Ben mi? Ben Hiç kimseyim… Birisi olan sizsiniz.
Hiç kimselerin yüzüne, haysiyetine, umutlarına, hayatlarına basarak birisi oluyorsunuz.
BARIŞ ÜZERİNE
Sözlerimi bölgesel değil, evrensel; bugüne dair değil, tüm zamanlara aittir.
“Anlaştığınız kadar kendiniz değilsiniz…”
“Barışı yüceltip kutsamayın; ne kadar anlaşırsanız, o kadar kendiniz değilsiniz.
“Barış için karşılıklı anlaşma ve uyuşma şart koşuluyor; Oysa medeniyet farklı fikirlerin anlaşması ve uyuşması değil mi?
“Farklı düşünenlerle, anlaşmama konusunda anlaşmışız. Böyle bir barış yoktur.”
*Anlaşmak ya karşı tarafın dayattığını onaylamak ya da dayattığımızın onaylanmasıdır.
Doğrulanma ve onaylanma isteği, anlaşma (uyuşma) noktasında birleşir.
*Anlaşmak önce kendimizin reddi, sonra da gerçekliğin rafa kaldırılmasıdır.
*Anlaşma bütün gerçekliğin tabutudur.
Adama:
“Neden Tabut yapıyorsun?” diye sordum.
“ Anlaştığım kişinin ilkelerini ve anlaştığım konuyu gömmek için” dedi.
*Eğer gerçeklik bir tabuta gömülmeyip etkisini sürdürmeye devam ederse, anlaşma gerçekliğe hükmeder. Tek çelişki şu: “Gerçekliğin anlaşmaya ihtiyacı var mıdır? Burada tek sorun gerçekliğin kavranmasıdır.
Gerçeklik kiminin zihnini açar, kiminin gözlerini kör eder.
Kaba örnek: ABD ve İsrail’in çıkarları için Ortadoğu’da Müslümanlar ölüyor. Müslüman halkın merhameti açık, yöneticilerin gözleri kör, zihinleri kapalı… Arada barış varsa, kişilikler ve ilkeler tabutta demek… Ve o tabutlar coşkun bir ırmak gibi akıyor.

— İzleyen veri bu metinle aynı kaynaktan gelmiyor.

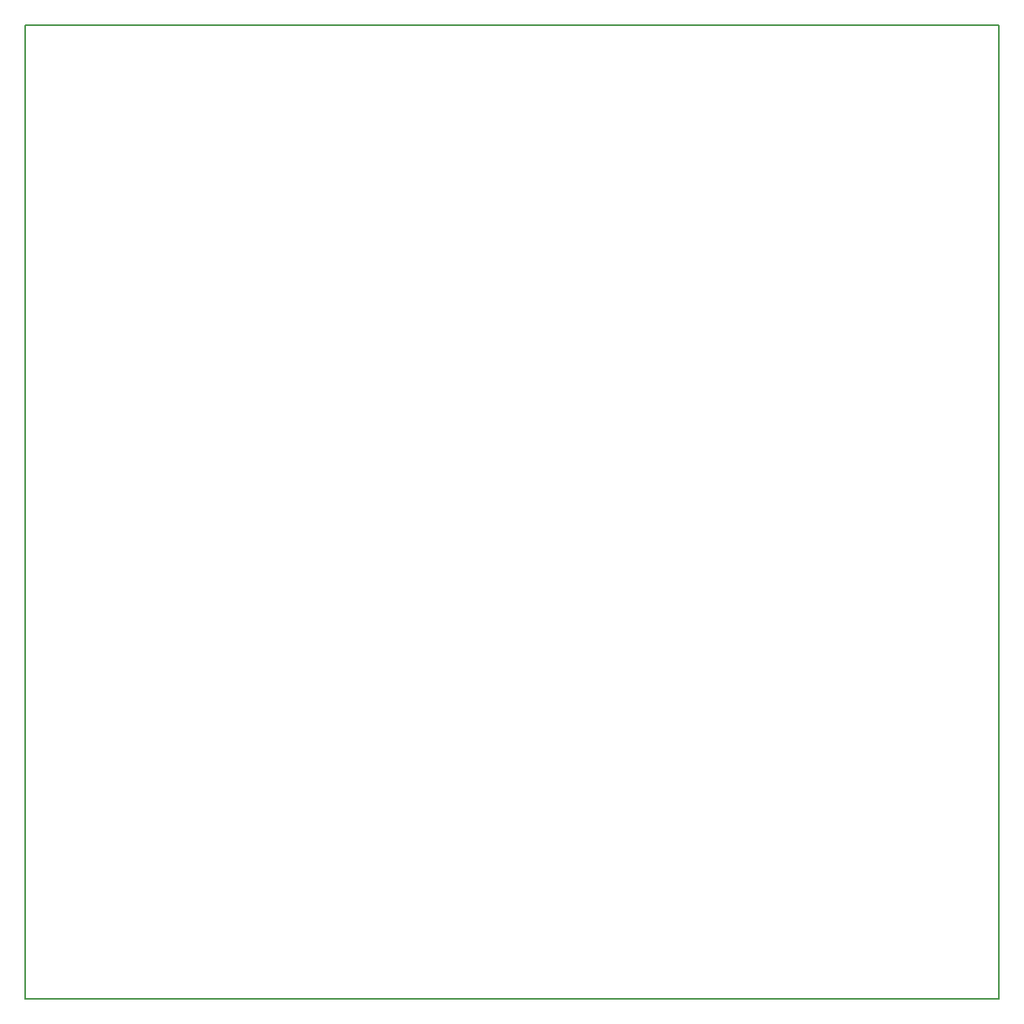
<source format=gbr>
G04 #@! TF.GenerationSoftware,KiCad,Pcbnew,(5.1.5)-3*
G04 #@! TF.CreationDate,2020-06-21T17:55:31-07:00*
G04 #@! TF.ProjectId,CB030 redesign,43423033-3020-4726-9564-657369676e2e,rev?*
G04 #@! TF.SameCoordinates,Original*
G04 #@! TF.FileFunction,Profile,NP*
%FSLAX46Y46*%
G04 Gerber Fmt 4.6, Leading zero omitted, Abs format (unit mm)*
G04 Created by KiCad (PCBNEW (5.1.5)-3) date 2020-06-21 17:55:31*
%MOMM*%
%LPD*%
G04 APERTURE LIST*
%ADD10C,0.150000*%
G04 APERTURE END LIST*
D10*
X116840000Y-15240000D02*
X15240000Y-15240000D01*
X116840000Y-116840000D02*
X116840000Y-15240000D01*
X15240000Y-116840000D02*
X116840000Y-116840000D01*
X15240000Y-15240000D02*
X15240000Y-116840000D01*
M02*

</source>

*Neden Fay hatları ile barışmıyoruz? Parasıyla değil mi? Çoğunluğa da sahibim…
*Adaletsizliğin hüküm sürdüğü yerde barış istemek zalime ve zulmüne hizmet eder.
SAVAŞ ÜZERİNE
*Savaş, masmavi bir gökyüzünden kara bir kâbus olarak dünyaya çöktü.
*Dünyanın kaderi bir kazanın insafına kalmıştı. (1. Dünya Savaşı’na neden olan olay)
*Zaferin en hazin sonucu megaloman çocuklarının olmasıydı.
*Büyük düşmanla savaşacak cesareti olmadığından seninle savaşıyorlar.
*Savaş her halükarda yalan üretir; Mağlup için avunmaya galip için zulme gerekçedir.
*Saraylarda yaşayanların aldığı savaş kararlarında, gecekondularda yaşayanlar ölür.
*Savaşın nedenleri galipler ve güçlüler belirler.
Size savaşın en güçlü ve erdemli nedenini söylemek istiyorum:
“Üzerinde su yok diye çöle kızılmaz, ona uyum sağlamaktan başka çare yoktur. İşte böylesine bir çöle uyum sağlamak ona teslim olmak değil, tam tersine savaşmaktır.
HİÇ KİMSEDEN BİRİSİNE…
Kılıçlardan saban demiri;
Tank paletlerinden biçerdöver;
Politikacılardan çiftçi yapıldığı zaman kalıcı barış inşa edilecektir.
*Ben mi? Ben hiç kimseyim… Birisi olan sizsiniz…
Hiç kimselerin yüzüne, haysiyetine, umutlarına, hayatlarına basarak birisi oluyorsunuz.
Uzun zamandır gönül Defteri’nin sayfalarını karıştırmamıştım.
Bugün biraz karıştırdım.
Büyük bölümünü barış’a ayırdım; malum ya, barış rüzgarları esiyor.